When Netflix CEO Reed Hastings posted a Facebook update congratulating his content licensing team on facilitating 1 billion hours of viewing, I’m sure he didn’t expect to influence government policy.

Then again. . . maybe that was the plan all along.

The Securities and Exchange Commission jumped all over Hastings for the post, because they thought it violated the rules that govern public disclosure of business information.  Regulation Fair Disclosure says that public companies have to disclose information to everyone at the same time. That way, one person can’t buy and sell stock based on that information before the rest of the world gets the news.

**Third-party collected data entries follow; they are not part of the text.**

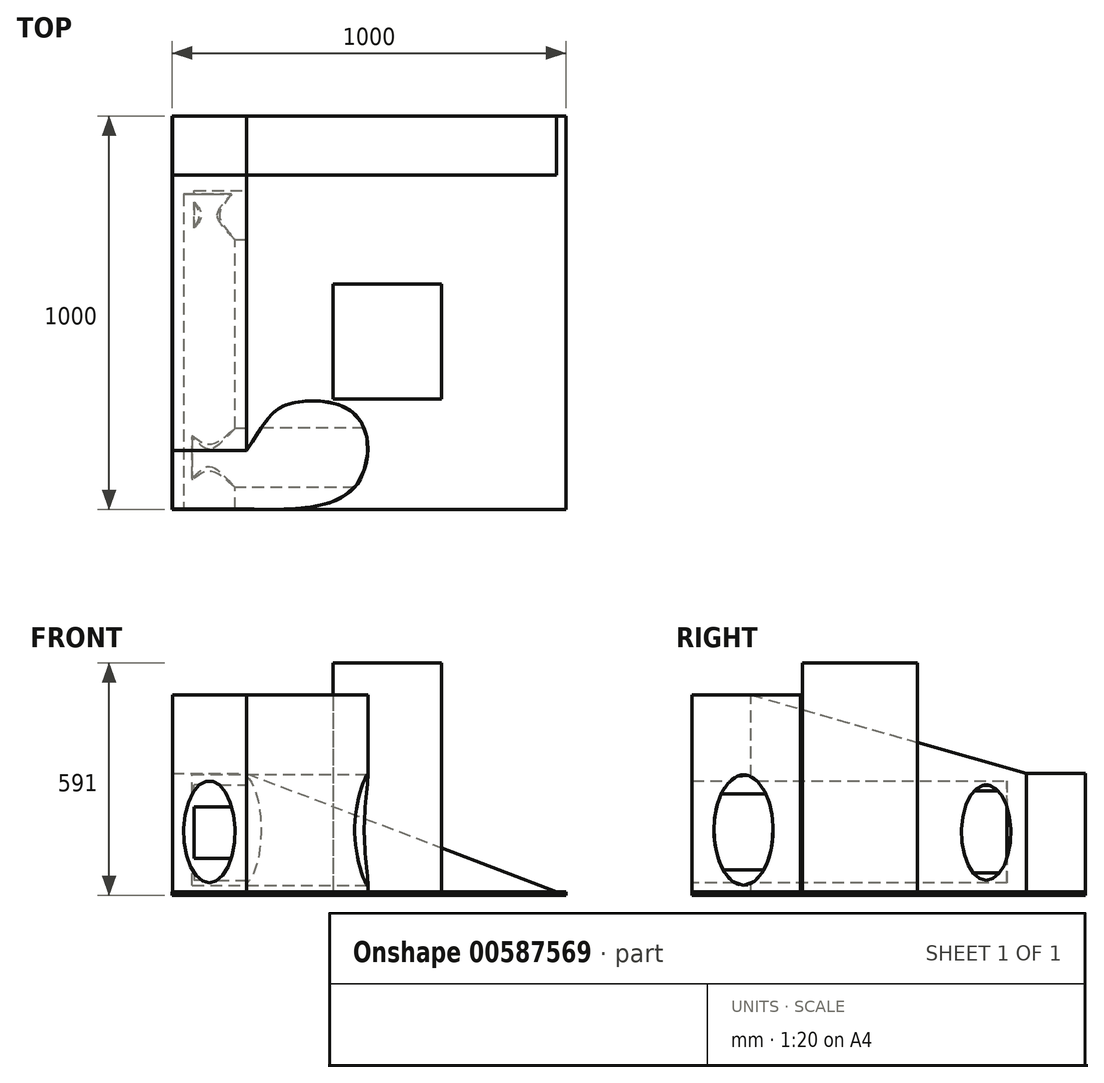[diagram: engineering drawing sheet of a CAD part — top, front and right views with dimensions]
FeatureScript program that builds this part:
annotation { "Feature Type Name" : "Feature", "Feature Type Description" : "" }
export const myFeature = defineFeature(function(context is Context, id is Id, definition is map)
    precondition{}
    {
        {
            var Q0;
            Q0=qCreatedBy(makeId("Top.planeOp"),FACE);
            var sketch = newSketch(context, id + "F0", { "sketchPlane" : qUnion([Q0])});
            skLineSegment(sketch, "E0.bottom", {"start": v(500, -500) * mm, "end": v(-500, -500) * mm});
            skLineSegment(sketch, "E0.top", {"start": v(500, 500) * mm, "end": v(-500, 500) * mm});
            skLineSegment(sketch, "E0.left", {"start": v(500, -500) * mm, "end": v(500, 500) * mm});
            skLineSegment(sketch, "E0.right", {"start": v(-500, -500) * mm, "end": v(-500, 500) * mm});
            skPoint(sketch, "E0.middle", {"position": v(0, 0) * mm});
            skSolve(sketch);
        }
        {
            var Q0;
            Q0=makeQuery(id+"F0.imprint","IMPRINT",FACE,{"disambiguationData":[TD([[makeQuery(id+"F0.imprint","IMPRINT",EDGE,{"derivedFrom":sQuery(id+"F0.wireOp",EDGE,"E0.bottom")}),-1.0]])]});
            extrude(context, id + "F1", {"entities" : qUnion([Q0]), "oppositeDirection" : true, "depth" : 10 * mm, "offsetDistance" : 25 * mm});
        }
        {
            var Q0;
            Q0=qCreatedBy(makeId("Front.planeOp"),FACE);
            cPlane(context, id + "F2", {"entities" : qUnion([Q0]), "cplaneType" : CPlaneType.OFFSET, "offset" : 500 * mm, "oppositeDirection" : true, "width" : 150 * mm, "height" : 150 * mm});
        }
        {
            var Q0;
            Q0=qCreatedBy(id+"F2.planeOp",FACE);
            var sketch = newSketch(context, id + "F3", { "sketchPlane" : qUnion([Q0])});
            skLineSegment(sketch, "E1", {"start": v(476.55, 0) * mm, "end": v(-310.9, 0) * mm});
            skLineSegment(sketch, "E2", {"start": v(-310.9, 0) * mm, "end": v(-310.9, 300) * mm});
            skLineSegment(sketch, "E3", {"start": v(-310.9, 300) * mm, "end": v(476.55, 0) * mm});
            skLineSegment(sketch, "E4", {"start": v(-310.9, 0) * mm, "end": v(-499.17, 0) * mm});
            skLineSegment(sketch, "E5", {"start": v(-499.17, 0) * mm, "end": v(-499.17, 300) * mm});
            skLineSegment(sketch, "E6", {"start": v(-499.17, 300) * mm, "end": v(-310.9, 300) * mm});
            skSolve(sketch);
        }
        {
            var Q0;
            Q0=makeQuery(id+"F3.imprint","IMPRINT",FACE,{"disambiguationData":[TD([[makeQuery(id+"F3.imprint","IMPRINT",EDGE,{"derivedFrom":sQuery(id+"F3.wireOp",EDGE,"E1")}),-1.0]])]});
            var Q1;
            Q1=makeQuery(id+"F3.imprint","IMPRINT",FACE,{"disambiguationData":[TD([[makeQuery(id+"F3.imprint","IMPRINT",EDGE,{"derivedFrom":sQuery(id+"F3.wireOp",EDGE,"E2")}),1.0]])]});
            extrude(context, id + "F4", {"entities" : qUnion([Q0, Q1]), "operationType" : NewBodyOperationType.ADD, "depth" : 150 * mm, "offsetDistance" : 25 * mm});
        }
        {
            var Q0;
            Q0=makeQuery(id+"F4.opExtrude","SWEPT_FACE",FACE,{"disambiguationData":[OSD([sQuery(id+"F3.wireOp",EDGE,"E5")])]});
            var sketch = newSketch(context, id + "F5", { "sketchPlane" : qUnion([Q0])});
            skLineSegment(sketch, "E7", {"start": v(-350, 300) * mm, "end": v(-350, 0) * mm});
            skLineSegment(sketch, "E8", {"start": v(-350, 0) * mm, "end": v(350, 0) * mm});
            skLineSegment(sketch, "E9", {"start": v(350, 0) * mm, "end": v(350, 500) * mm});
            skLineSegment(sketch, "E10", {"start": v(350, 500) * mm, "end": v(-350, 300) * mm});
            skLineSegment(sketch, "E11", {"start": v(350, 0) * mm, "end": v(499.02, 0) * mm});
            skLineSegment(sketch, "E12", {"start": v(499.02, 0) * mm, "end": v(499.02, 500) * mm});
            skLineSegment(sketch, "E13", {"start": v(499.02, 500) * mm, "end": v(350, 500) * mm});
            skSolve(sketch);
        }
        {
            var Q0;
            Q0=makeQuery(id+"F5.imprint","IMPRINT",FACE,{"disambiguationData":[TD([[makeQuery(id+"F5.imprint","IMPRINT",EDGE,{"derivedFrom":sQuery(id+"F5.wireOp",EDGE,"E7")}),-1.0]])]});
            var Q1;
            Q1=makeQuery(id+"F5.imprint","IMPRINT",FACE,{"disambiguationData":[TD([[makeQuery(id+"F5.imprint","IMPRINT",EDGE,{"derivedFrom":sQuery(id+"F5.wireOp",EDGE,"E9")}),-1.0]])]});
            extrude(context, id + "F6", {"entities" : qUnion([Q0, Q1]), "operationType" : NewBodyOperationType.ADD, "oppositeDirection" : true, "depth" : 188 * mm, "offsetDistance" : 25 * mm});
        }
        {
            var Q0;
            Q0=makeQuery(id+"F6.opExtrude","SWEPT_FACE",FACE,{"disambiguationData":[OSD([sQuery(id+"F5.wireOp",EDGE,"E13")])]});
            var sketch = newSketch(context, id + "F7", { "sketchPlane" : qUnion([Q0])});
            skFitSpline(sketch, "E14", {"points": [v(-311.17, -499.02) * mm, v(-35.43, -442.33) * mm, v(-31.14, -261.96) * mm, v(-185.74, -227.6) * mm, v(-239.42, -251.23) * mm, v(-267.33, -283.44) * mm, v(-311.17, -350) * mm], "startDerivative": vector(1320.7, -22.27) * mm, "endDerivative": vector(-342.1, -535.5) * mm});
            skSolve(sketch);
        }
        {
            var Q0;
            Q0=makeQuery(id+"F7.imprint","IMPRINT",FACE,{"disambiguationData":[TD([[makeQuery(id+"F7.imprint","IMPRINT",EDGE,{"derivedFrom":sQuery(id+"F7.wireOp",EDGE,"E14")}),1.0]])]});
            extrude(context, id + "F8", {"entities" : qUnion([Q0]), "operationType" : NewBodyOperationType.ADD, "oppositeDirection" : true, "depth" : 500 * mm, "offsetDistance" : 25 * mm});
        }
        {
            var Q0;
            Q0=makeQuery(id+"F6.opExtrude","CAP_FACE",FACE,{"disambiguationData":[OSD([sQuery(id+"F5.wireOp",EDGE,"E7"),sQuery(id+"F5.wireOp",EDGE,"E8"),sQuery(id+"F5.wireOp",EDGE,"E10"),sQuery(id+"F5.wireOp",EDGE,"E11"),sQuery(id+"F5.wireOp",EDGE,"E12"),sQuery(id+"F5.wireOp",EDGE,"E13")])],"isStart":false});
            cPlane(context, id + "F9", {"entities" : qUnion([Q0]), "cplaneType" : CPlaneType.OFFSET, "offset" : 315 * mm, "width" : 150 * mm, "height" : 150 * mm});
        }
        {
            var Q0;
            Q0=qCreatedBy(id+"F9.planeOp",FACE);
            var sketch = newSketch(context, id + "F10", { "sketchPlane" : qUnion([Q0])});
            skEllipse(sketch, "E15", {"center": v(-368.56, 156.63) * mm, "majorRadius": 140.2 * mm, "minorRadius": 75 * mm, "majorAxis": v(0, -1)});
            skSolve(sketch);
        }
        {
            var Q0;
            Q0=makeQuery(id+"F1.opExtrude","CAP_FACE",FACE,{"disambiguationData":[OSD([sQuery(id+"F0.wireOp",EDGE,"E0.bottom"),sQuery(id+"F0.wireOp",EDGE,"E0.top"),sQuery(id+"F0.wireOp",EDGE,"E0.left"),sQuery(id+"F0.wireOp",EDGE,"E0.right")])],"isStart":true});
            cPlane(context, id + "F11", {"entities" : qUnion([Q0]), "cplaneType" : CPlaneType.OFFSET, "offset" : 150 * mm, "width" : 150 * mm, "height" : 150 * mm});
        }
        {
            var Q0;
            Q0=makeQuery(id+"F10.imprint","IMPRINT",FACE,{"disambiguationData":[TD([[makeQuery(id+"F10.imprint","IMPRINT",EDGE,{"derivedFrom":sQuery(id+"F10.wireOp",EDGE,"E15")}),1.0]])]});
            extrude(context, id + "F12", {"entities" : qUnion([Q0]), "operationType" : NewBodyOperationType.REMOVE, "oppositeDirection" : true, "depth" : 453 * mm, "offsetDistance" : 25 * mm});
        }
        {
            var Q0;
            Q0=makeQuery(id+"F6.opExtrude","SWEPT_FACE",FACE,{"disambiguationData":[OSD([sQuery(id+"F5.wireOp",EDGE,"E12")])]});
            var sketch = newSketch(context, id + "F13", { "sketchPlane" : qUnion([Q0])});
            skEllipse(sketch, "E16", {"center": v(-405.59, 152) * mm, "majorRadius": 129.64 * mm, "minorRadius": 65 * mm, "majorAxis": v(0, -1)});
            skSolve(sketch);
        }
        {
            var Q0;
            Q0=makeQuery(id+"F13.imprint","IMPRINT",FACE,{"disambiguationData":[TD([[makeQuery(id+"F13.imprint","IMPRINT",EDGE,{"derivedFrom":sQuery(id+"F13.wireOp",EDGE,"E16")}),1.0]])]});
            extrude(context, id + "F14", {"entities" : qUnion([Q0]), "operationType" : NewBodyOperationType.REMOVE, "oppositeDirection" : true, "depth" : 800 * mm, "offsetDistance" : 25 * mm});
        }
        {
            var Q0;
            Q0=makeQuery(id+"F6.opExtrude","CAP_FACE",FACE,{"disambiguationData":[OSD([sQuery(id+"F5.wireOp",EDGE,"E7"),sQuery(id+"F5.wireOp",EDGE,"E8"),sQuery(id+"F5.wireOp",EDGE,"E10"),sQuery(id+"F5.wireOp",EDGE,"E11"),sQuery(id+"F5.wireOp",EDGE,"E12"),sQuery(id+"F5.wireOp",EDGE,"E13")])],"isStart":false});
            var sketch = newSketch(context, id + "F15", { "sketchPlane" : qUnion([Q0])});
            skEllipse(sketch, "E17", {"center": v(248, 150) * mm, "majorRadius": 121.18 * mm, "minorRadius": 62.72 * mm, "majorAxis": v(0, -1)});
            skPoint(sketch, "E17.centerSnap0", {"position": v(350, 150) * mm});
            skSolve(sketch);
        }
        {
            var Q0;
            Q0=makeQuery(id+"F15.imprint","IMPRINT",FACE,{"disambiguationData":[TD([[makeQuery(id+"F15.imprint","IMPRINT",EDGE,{"derivedFrom":sQuery(id+"F15.wireOp",EDGE,"E17")}),1.0]])]});
            extrude(context, id + "F16", {"entities" : qUnion([Q0]), "operationType" : NewBodyOperationType.REMOVE, "oppositeDirection" : true, "depth" : 133 * mm, "offsetDistance" : 25 * mm});
        }
        {
            var Q0;
            Q0=makeQuery(id+"F1.opExtrude","CAP_FACE",FACE,{"disambiguationData":[OSD([sQuery(id+"F0.wireOp",EDGE,"E0.bottom"),sQuery(id+"F0.wireOp",EDGE,"E0.top"),sQuery(id+"F0.wireOp",EDGE,"E0.left"),sQuery(id+"F0.wireOp",EDGE,"E0.right")])],"isStart":true});
            var sketch = newSketch(context, id + "F17", { "sketchPlane" : qUnion([Q0])});
            skLineSegment(sketch, "E18.bottom", {"start": v(183.59, -219.02) * mm, "end": v(-91.26, -219.02) * mm});
            skLineSegment(sketch, "E18.top", {"start": v(183.59, 73) * mm, "end": v(-91.26, 73) * mm});
            skLineSegment(sketch, "E18.left", {"start": v(183.59, -219.02) * mm, "end": v(183.59, 73) * mm});
            skLineSegment(sketch, "E18.right", {"start": v(-91.26, -219.02) * mm, "end": v(-91.26, 73) * mm});
            skPoint(sketch, "E18.middle", {"position": v(46.17, -73) * mm});
            skLineSegment(sketch, "E19.bottom", {"start": v(-35.43, -468.1) * mm, "end": v(479.9, -468.1) * mm});
            skLineSegment(sketch, "E19.top", {"start": v(-35.43, -476.69) * mm, "end": v(479.9, -476.69) * mm});
            skLineSegment(sketch, "E19.left", {"start": v(-35.43, -468.1) * mm, "end": v(-35.43, -476.69) * mm});
            skLineSegment(sketch, "E19.right", {"start": v(479.9, -468.1) * mm, "end": v(479.9, -476.69) * mm});
            skSolve(sketch);
        }
        {
            var Q0;
            Q0=makeQuery(id+"F17.imprint","IMPRINT",FACE,{"disambiguationData":[TD([[makeQuery(id+"F17.imprint","IMPRINT",EDGE,{"derivedFrom":sQuery(id+"F17.wireOp",EDGE,"E18.bottom")}),-1.0]])]});
            extrude(context, id + "F18", {"entities" : qUnion([Q0]), "operationType" : NewBodyOperationType.ADD, "depth" : 581 * mm, "offsetDistance" : 25 * mm});
        }
        {
            var Q0;
            Q0=sQuery(id+"F17.wireOp",EDGE,"E19.top");
            extrude(context, id + "F19", {"bodyType" : ToolBodyType.SURFACE, "surfaceEntities" : qUnion([Q0]), "depth" : 335 * mm, "offsetDistance" : 25 * mm});
        }
    });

Admirable, but like many laws and regulations, this one was technologically behind the times. So the SEC sat down to think it over and they came back with a ruling – Hastings is in the clear. And with that, they cleared the way for public companies to reveal vital information via social media.

One caveat, you have to tell your investors to follow you on Facebook, Twitter, Pinterest or where ever you plan to post. No, I’m not kidding.

George Canellos, Acting Director of the SEC’s Division of Enforcement says:

“Most social media are perfectly suitable methods for communicating with investors, but not if the access is restricted or if investors don’t know that’s where they need to turn to get the latest news.”

On one hand, this is a good thing. It means companies can be more transparent without fear of getting in trouble with the SEC. It also means that the information will be available to the general public, which could make more people interested in investing. It’s also good for small businesses looking for public support.

On the other hand (because there’s always another hand), removing the caution tape could lead to over-sharing. It can also lead to unverified posting. CEO gets great news so he sends off a Tweet! Yeah. We’re doing great. Five minutes later, the VP breaks the news that the data was wrong. Missed a couple of data pockets. All sorted out now and the gain is only 1% not 10%.

Now the CEO has to delete or amend his post and that always comes back to bite you. If he had to wait to put out a formal press release, the numbers would have been verified before they were released to the public.

Maybe what big companies need is a social mediary to vet all posts from the CEO before he hits the button.